Lots of leaders talk about values—integrity, especially—but struggle to hold those around them to that standard and make sure it’s part of the corporate culture. How did you go about it?
Well, it starts with accountability and transparency. For accountability, we defined the top corporate objectives shortly after I joined Informatica. To measure our progress, we defined specific metrics. And to hold ourselves accountable every quarter, we presented a scorecard to all the employees: How did we perform against the top corporate objectives using these metrics?
For transparency, our explanation of our performance was always the same to our board, to our investors and to our employees. The earnings script to our investors was the same as the quarterly update note to our employees.
You were recognized several times for your work with investors by Institutional Investor, the American Business Awards and Bloomberg. What should CEOs and CFOs keep in mind as they are navigating choppy waters—say their stock price is down—and communicating with investors?Communicating effectively with investors comes down to one factor: trust.
We earned the trust of the investors by consistently delivering on our promises for seven years. We met or beat quarterly financial guidance for more than 30 quarters. We grew revenues, on average, by 20 percent every year from 2004 to 2011. And we increased our operating margin between 100 and 300 basis points every year.
However, by continuing to set ever-increasing targets, I made a mistake. In 2012, we set the profitability target too high and we were unable to invest for growth.
In retrospect, we aimed too high and set investor expectations too high. Instead of meeting expectations, we missed expectations for two consecutive quarters. An analyst report concluded that Informatica’s products were not as relevant in the new, emerging world of big data. Investors were not satisfied by our explanation.
It seemed that, in two quarters, we lost much of the credibility that we had earned over seven years. Over that period, the stock price dropped by more than 40 percent. Then came the true test: How do we navigate these choppy waters and how do we turn these skeptics into believers in the Informatica growth potential once again?
To win back trust of investors, one-time explanations alone wouldn’t work. We had to communicate more frequently with our investors and regularly report on our progress. To earn their trust, we had to deliver sustained results.
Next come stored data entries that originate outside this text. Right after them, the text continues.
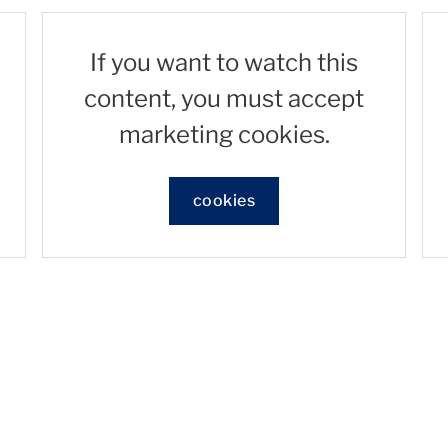
If you want to watch this
content, you must accept
marketing cookies.
cookies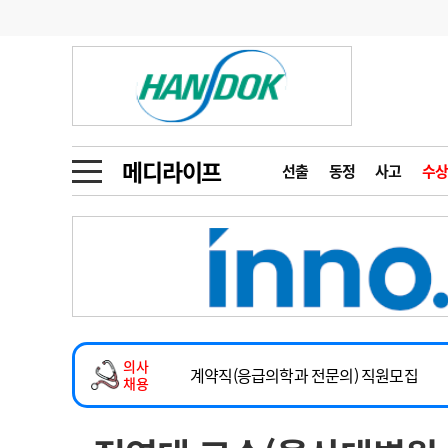
기부
모집
메디인포
인사
부음
오피니언
칼럼
건강정보
금주의 검색어
인물
초대석
피플
메디라이프
선출
동정
사고
수상
1
의사인력 수급 추
동영상뉴스
2
성분명 처방
2026년 하반기 인턴 모집
포토뉴스
포토뉴스
3
AI의료
마취통증의학과 임기제 임상의사 채용
4
전공의 모집 결과
메디 Hospital
지역병원
중소병원
소아청소년과(소아응급전담) 계약직 의사
5
의사국시 합격률
의사
인포메이션
행정처분
판례
계약직(응급의학과 전문의) 직원모집
채용
하반기 전공의(레지던트1년차) 모집
학회·연수강좌
학회/연수강좌
행사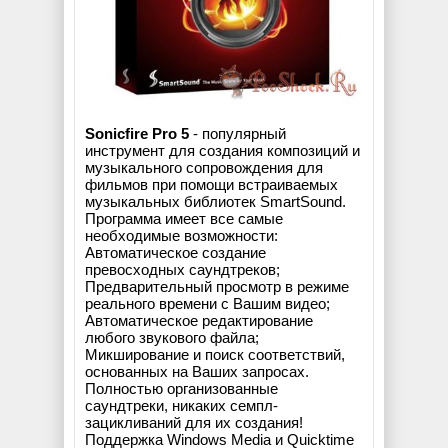
Sonicfire Pro 5
- популярный
инструмент для создания композиций и
музыкального сопровождения для
фильмов при помощи встраиваемых
музыкальных библиотек SmartSound.
Программа имеет все самые
необходимые возможности:
Автоматическое создание
превосходных саундтреков;
Предварительный просмотр в режиме
реального времени с Вашим видео;
Автоматическое редактирование
любого звукового файла;
Микширование и поиск соответствий,
основанных на Ваших запросах.
Полностью организованные
саундтреки, никаких семпл-
зацикливаний для их создания!
Поддержка Windows Media и Quicktime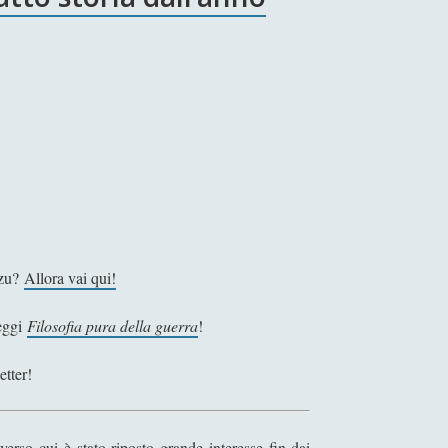
Tzu?
Allora vai qui!
Leggi
Filosofia pura della guerra
!
etter!
 verso cui è stato riposto grande interesse fin dai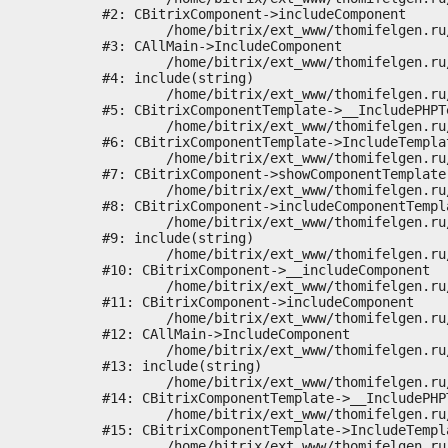
#2: CBitrixComponent->includeComponent

	/home/bitrix/ext_www/thomifelgen.ru/bitrix/modules/main/classes/general/main.php:1037

#3: CAllMain->IncludeComponent

	/home/bitrix/ext_www/thomifelgen.ru/local/templates/nshab_1/components/bitrix/news/main1/bitrix/news.detail/.default/template.php:29

#4: include(string)

	/home/bitrix/ext_www/thomifelgen.ru/bitrix/modules/main/classes/general/component_template.php:720

#5: CBitrixComponentTemplate->__IncludePHPTe
	/home/bitrix/ext_www/thomifelgen.ru/bitrix/modules/main/classes/general/component_template.php:815

#6: CBitrixComponentTemplate->IncludeTemplat
	/home/bitrix/ext_www/thomifelgen.ru/bitrix/modules/main/classes/general/component.php:755

#7: CBitrixComponent->showComponentTemplate

	/home/bitrix/ext_www/thomifelgen.ru/bitrix/modules/main/classes/general/component.php:703

#8: CBitrixComponent->includeComponentTempla
	/home/bitrix/ext_www/thomifelgen.ru/bitrix/components/bitrix/news.detail/component.php:438

#9: include(string)

	/home/bitrix/ext_www/thomifelgen.ru/bitrix/modules/main/classes/general/component.php:614

#10: CBitrixComponent->__includeComponent

	/home/bitrix/ext_www/thomifelgen.ru/bitrix/modules/main/classes/general/component.php:673

#11: CBitrixComponent->includeComponent

	/home/bitrix/ext_www/thomifelgen.ru/bitrix/modules/main/classes/general/main.php:1037

#12: CAllMain->IncludeComponent

	/home/bitrix/ext_www/thomifelgen.ru/local/templates/nshab_1/components/bitrix/news/main1/detail.php:15

#13: include(string)

	/home/bitrix/ext_www/thomifelgen.ru/bitrix/modules/main/classes/general/component_template.php:720

#14: CBitrixComponentTemplate->__IncludePHPT
	/home/bitrix/ext_www/thomifelgen.ru/bitrix/modules/main/classes/general/component_template.php:815

#15: CBitrixComponentTemplate->IncludeTempla
	/home/bitrix/ext_www/thomifelgen.ru/bitrix/modules/main/classes/general/component.php:755
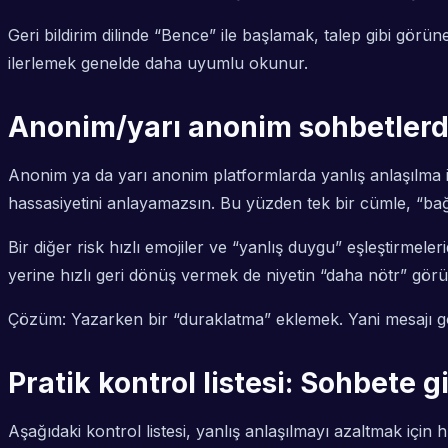
Geri bildirim dilinde “Bence” ile başlamak, talep gibi görün
ilerlemek genelde daha uyumlu okunur.
Anonim/yarı anonim sohbetlerde
Anonim ya da yarı anonim platformlarda yanlış anlaşılma iki
hassasiyetini anlayamazsın. Bu yüzden tek bir cümle, “bağl
Bir diğer risk hızlı emojiler ve “yanlış duygu” eşleştirmel
yerine hızlı geri dönüş vermek de niyetin “daha nötr” görün
Çözüm: Yazarken bir “duraklatma” eklemek. Yani mesajı 
Pratik kontrol listesi: Sohbete
Aşağıdaki kontrol listesi, yanlış anlaşılmayı azaltmak için hı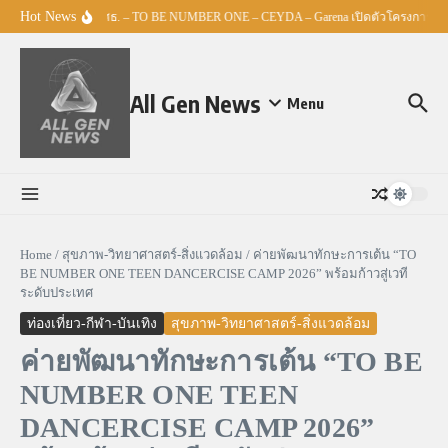
Skip to content
Hot News
ศธ. – TO BE NUMBER ONE – CEYDA – Garena เปิดตัวโครงการ “Espor
All Gen News
Menu
Home
/
สุขภาพ-วิทยาศาสตร์-สิ่งแวดล้อม
/
ค่ายพัฒนาทักษะการเต้น “TO
BE NUMBER ONE TEEN DANCERCISE CAMP 2026” พร้อมก้าวสู่เวที
ระดับประเทศ
ท่องเที่ยว-กีฬา-บันเทิง
สุขภาพ-วิทยาศาสตร์-สิ่งแวดล้อม
ค่ายพัฒนาทักษะการเต้น “TO BE
NUMBER ONE TEEN
DANCERCISE CAMP 2026”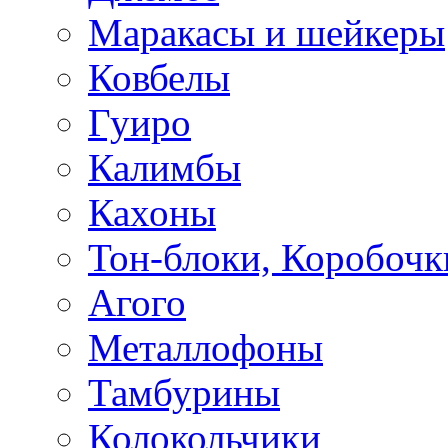
Маракасы и шейкеры
Ковбелы
Гуиро
Калимбы
Кахоны
Тон-блоки, Коробочк
Агого
Металлофоны
Тамбурины
Колокольчики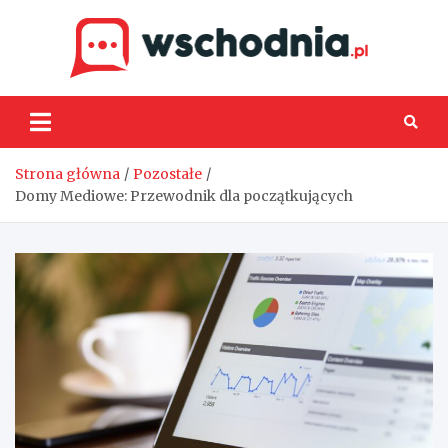
Skip
to
content
Wsch
Strona główna
Pozostałe
Domy Mediowe: Przewodnik dla początkujących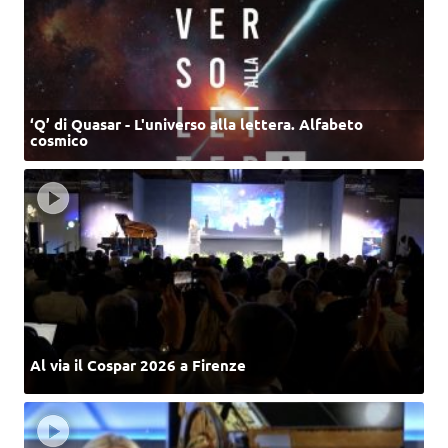
‘Q’ di Quasar - L'universo alla lettera. Alfabeto
cosmico
Al via il Cospar 2026 a Firenze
By consistently meeting their expectations over the next six quarters, we were fortunate to win back much of the trust of the investors.
Was there ever any part of you that worried that the analysts were right?
I knew what had caused the shortfall. I had made a mistake. I even acknowledged it to the analysts. But the analysts remained skeptical. In fact, one said, “You guys are too good to have made such a stupid mistake.” And I said, “Trust me. I’m capable of making stupid mistakes.”
I learned the hard way: When you make a mistake, the entire focus must be to correct it. Only by consistently delivering on your promises will you win back the trust and credibility.